Goldberg's operation would supply the break into a scandalous arson and theft scheme following a fire on June 25, 1915.   When Lieutenant Gibney from the nearby Fire Truck Company 20 responded with his men, he found that the doors to Dorothy Waist Company had already been broken into.

After the blaze was extinguished, Goldberg realized that $800 worth of custom silk and $400 worth of cutting machinery were missing.  The pattern of the silk was unique; so when it was found in the tailor shop of Simon Lidz on Orchard Street, it was easily identified.  According to The Evening World, Lidz "asserts he had for years bought loot from firemen of Truck No. 20 and from those of another company."

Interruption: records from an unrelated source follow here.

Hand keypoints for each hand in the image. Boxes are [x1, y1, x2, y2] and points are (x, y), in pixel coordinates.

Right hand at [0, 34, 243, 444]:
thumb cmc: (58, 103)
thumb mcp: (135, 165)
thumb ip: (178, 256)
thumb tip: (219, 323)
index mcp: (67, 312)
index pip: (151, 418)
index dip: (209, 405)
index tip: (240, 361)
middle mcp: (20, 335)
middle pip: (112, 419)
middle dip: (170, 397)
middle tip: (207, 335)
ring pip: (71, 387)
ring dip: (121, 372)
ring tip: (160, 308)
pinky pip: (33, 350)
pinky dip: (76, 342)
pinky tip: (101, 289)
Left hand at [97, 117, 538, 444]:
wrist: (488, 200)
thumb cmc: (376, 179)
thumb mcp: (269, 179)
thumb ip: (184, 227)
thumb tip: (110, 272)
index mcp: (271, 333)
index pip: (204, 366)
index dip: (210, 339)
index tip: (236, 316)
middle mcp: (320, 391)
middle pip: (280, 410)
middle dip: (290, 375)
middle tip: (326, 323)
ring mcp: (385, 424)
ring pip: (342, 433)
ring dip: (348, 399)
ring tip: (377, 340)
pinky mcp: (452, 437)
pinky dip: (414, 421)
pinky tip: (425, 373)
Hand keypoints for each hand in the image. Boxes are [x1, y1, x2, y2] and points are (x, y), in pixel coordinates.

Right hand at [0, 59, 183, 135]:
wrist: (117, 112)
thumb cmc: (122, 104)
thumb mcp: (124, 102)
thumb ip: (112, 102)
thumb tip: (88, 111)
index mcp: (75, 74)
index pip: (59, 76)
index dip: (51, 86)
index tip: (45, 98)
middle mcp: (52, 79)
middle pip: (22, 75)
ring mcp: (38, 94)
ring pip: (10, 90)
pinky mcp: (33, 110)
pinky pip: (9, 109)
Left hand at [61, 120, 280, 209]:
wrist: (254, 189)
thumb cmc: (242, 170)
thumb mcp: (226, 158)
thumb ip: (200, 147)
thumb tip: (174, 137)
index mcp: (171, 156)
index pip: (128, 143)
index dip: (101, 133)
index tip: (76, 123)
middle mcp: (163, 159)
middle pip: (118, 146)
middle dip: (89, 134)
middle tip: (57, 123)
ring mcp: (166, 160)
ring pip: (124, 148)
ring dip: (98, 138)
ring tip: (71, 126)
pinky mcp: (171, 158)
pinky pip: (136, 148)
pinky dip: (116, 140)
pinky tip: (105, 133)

Two firefighters, John P. S. Ferrick and William Maloney, were indicted on charges of burglary and grand larceny.  The pair would break into businesses, steal goods, then set the buildings on fire to hide the crimes.

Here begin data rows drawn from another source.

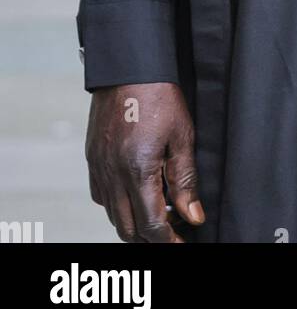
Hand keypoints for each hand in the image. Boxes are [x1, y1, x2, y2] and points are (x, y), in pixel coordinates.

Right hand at [85, 82, 204, 243]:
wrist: (129, 68)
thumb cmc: (159, 96)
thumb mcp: (182, 136)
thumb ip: (185, 180)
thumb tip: (192, 216)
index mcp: (138, 170)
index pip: (151, 225)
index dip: (168, 240)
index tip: (183, 241)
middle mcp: (113, 174)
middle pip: (127, 229)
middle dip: (151, 237)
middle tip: (173, 231)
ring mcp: (98, 167)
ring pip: (112, 216)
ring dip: (134, 223)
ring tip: (158, 212)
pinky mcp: (92, 158)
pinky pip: (101, 197)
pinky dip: (118, 206)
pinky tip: (136, 193)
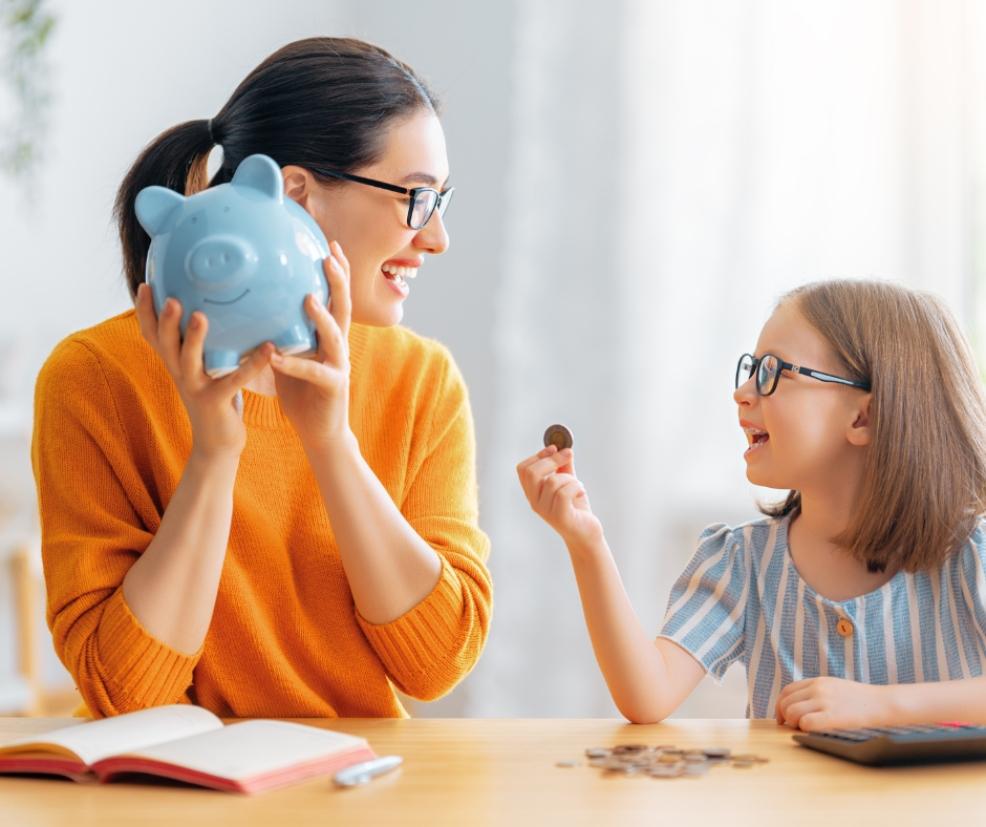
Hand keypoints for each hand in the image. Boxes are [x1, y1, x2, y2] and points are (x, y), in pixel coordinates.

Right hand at [135, 283, 273, 460]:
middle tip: (169, 298)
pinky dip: (252, 363)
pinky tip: (268, 348)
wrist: (217, 444)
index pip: (152, 334)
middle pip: (165, 344)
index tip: (145, 284)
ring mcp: (196, 388)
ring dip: (194, 338)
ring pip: (189, 361)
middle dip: (165, 320)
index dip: (144, 311)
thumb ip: (202, 344)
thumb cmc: (214, 398)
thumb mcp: (202, 368)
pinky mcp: (217, 401)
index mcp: (175, 362)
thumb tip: (212, 306)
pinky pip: (235, 380)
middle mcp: (180, 373)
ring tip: (201, 316)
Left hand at [269, 241, 352, 449]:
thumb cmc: (302, 393)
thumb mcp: (287, 355)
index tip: (329, 244)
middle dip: (338, 280)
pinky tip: (275, 355)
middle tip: (328, 255)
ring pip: (336, 336)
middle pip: (343, 307)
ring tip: (308, 298)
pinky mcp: (333, 388)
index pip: (335, 297)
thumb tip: (250, 306)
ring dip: (322, 316)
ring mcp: (339, 366)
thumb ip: (278, 332)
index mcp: (329, 337)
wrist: (320, 432)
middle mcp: (338, 347)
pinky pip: (314, 373)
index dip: (336, 271)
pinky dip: (294, 364)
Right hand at [516, 445, 602, 548]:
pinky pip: (565, 492)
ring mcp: (545, 511)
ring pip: (553, 481)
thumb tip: (564, 448)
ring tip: (578, 486)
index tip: (554, 448)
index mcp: (533, 492)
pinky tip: (581, 493)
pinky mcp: (559, 517)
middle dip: (552, 460)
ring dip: (570, 478)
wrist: (586, 533)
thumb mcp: (568, 483)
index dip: (538, 455)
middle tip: (568, 455)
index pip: (523, 469)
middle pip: (532, 473)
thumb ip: (564, 467)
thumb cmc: (575, 507)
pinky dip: (577, 487)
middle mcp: (534, 502)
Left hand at [775, 677, 889, 730]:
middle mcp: (818, 689)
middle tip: (792, 727)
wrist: (883, 703)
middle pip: (786, 702)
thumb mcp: (835, 687)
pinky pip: (806, 723)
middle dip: (785, 716)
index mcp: (818, 681)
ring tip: (803, 729)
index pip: (787, 691)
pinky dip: (804, 729)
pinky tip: (813, 732)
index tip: (782, 717)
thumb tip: (797, 704)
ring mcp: (825, 701)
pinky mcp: (833, 716)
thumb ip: (816, 691)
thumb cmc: (860, 700)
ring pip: (792, 713)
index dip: (780, 705)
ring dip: (793, 724)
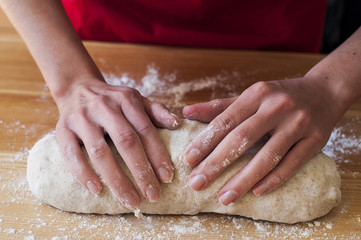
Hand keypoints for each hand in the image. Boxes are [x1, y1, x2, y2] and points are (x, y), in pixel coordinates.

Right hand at [55, 76, 179, 209]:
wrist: (77, 87)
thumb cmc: (113, 100)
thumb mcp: (136, 99)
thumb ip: (156, 111)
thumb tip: (177, 124)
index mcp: (126, 100)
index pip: (145, 130)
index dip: (157, 155)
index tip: (167, 178)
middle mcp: (104, 107)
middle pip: (126, 142)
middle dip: (141, 171)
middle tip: (153, 196)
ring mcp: (81, 118)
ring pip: (100, 152)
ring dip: (116, 179)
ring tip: (130, 200)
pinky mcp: (63, 129)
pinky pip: (71, 154)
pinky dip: (83, 174)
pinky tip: (97, 190)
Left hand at [182, 76, 344, 204]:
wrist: (325, 91)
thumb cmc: (280, 96)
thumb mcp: (251, 95)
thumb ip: (219, 106)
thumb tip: (187, 111)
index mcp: (257, 94)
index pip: (225, 120)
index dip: (205, 141)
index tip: (188, 160)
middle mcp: (277, 106)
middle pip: (242, 139)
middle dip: (216, 164)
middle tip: (197, 183)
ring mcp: (298, 123)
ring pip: (267, 156)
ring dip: (243, 180)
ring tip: (224, 197)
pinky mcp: (316, 139)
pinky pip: (292, 164)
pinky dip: (274, 179)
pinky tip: (256, 191)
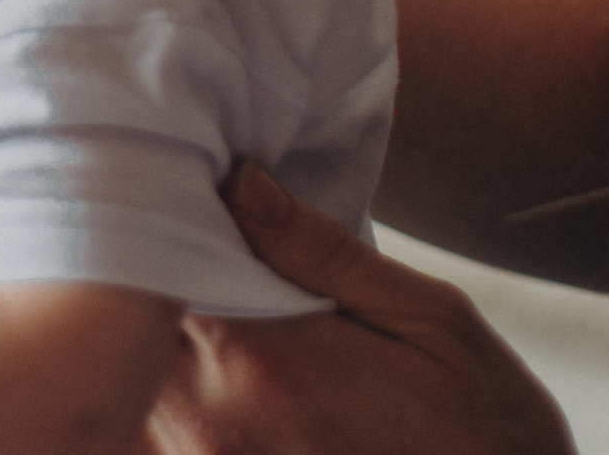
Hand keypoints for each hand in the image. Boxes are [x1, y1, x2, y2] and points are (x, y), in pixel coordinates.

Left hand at [143, 165, 575, 454]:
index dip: (158, 219)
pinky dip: (163, 403)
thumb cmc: (482, 427)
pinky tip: (211, 381)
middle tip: (183, 240)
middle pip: (125, 328)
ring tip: (199, 306)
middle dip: (144, 281)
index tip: (182, 191)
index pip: (154, 262)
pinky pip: (152, 436)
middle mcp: (210, 420)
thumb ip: (320, 251)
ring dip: (150, 346)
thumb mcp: (428, 319)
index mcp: (258, 358)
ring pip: (130, 385)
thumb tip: (237, 179)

In 1918 the Couderts engaged architect Ellwood Williams to do $1,800 in renovations.  It is possibly at this time that a large opening was broken into the first floor wall for the box and lumber company.

Two years later the estate of Louise E. Monnot sold the building to its tenant of five years, the Forest Box and Lumber Company.  The asking price, $22,500, would be equal to about $266,000 today.  The firm changed its name to the Mercer Box and Lumber Company by 1922.  It would remain in the building, producing pine boxes like those used for fruit, into the 1960s.

The change in Soho from a gritty industrial neighborhood to one of art galleries, artists' lofts and performance venues began in the last quarter of the 20th century.  In 1978 No. 149 Mercer Street was converted to "joint living-work quarters for artists;" just one per floor.

By 1986 the Ubu Reportory Theatre was using the ground floor; and in 1991 the Bullot Gallery was here, sharing space with After the Rain, a trendy gift shop which opened in December 1989.  An opening advertisement said it featured "New York's most extensive collection of kaleidoscopes and optical toys."

Prior to the restoration the dormers were in sorry repair and the fascia board below the roofline had fallen away.  photo via

In 2003 a facade restoration was completed by preservation architects Preserv.  The brickwork and dormers were repaired, new period-appropriate wooden windows were installed, and a synthetic slate roof installed.

After nearly 200 years the miraculous survivor is a reminder of a time when this stretch of Mercer Street was lined with merchant-class homes; and of a less respectable period when ladies of the night snatched valuables from their unwitting clients.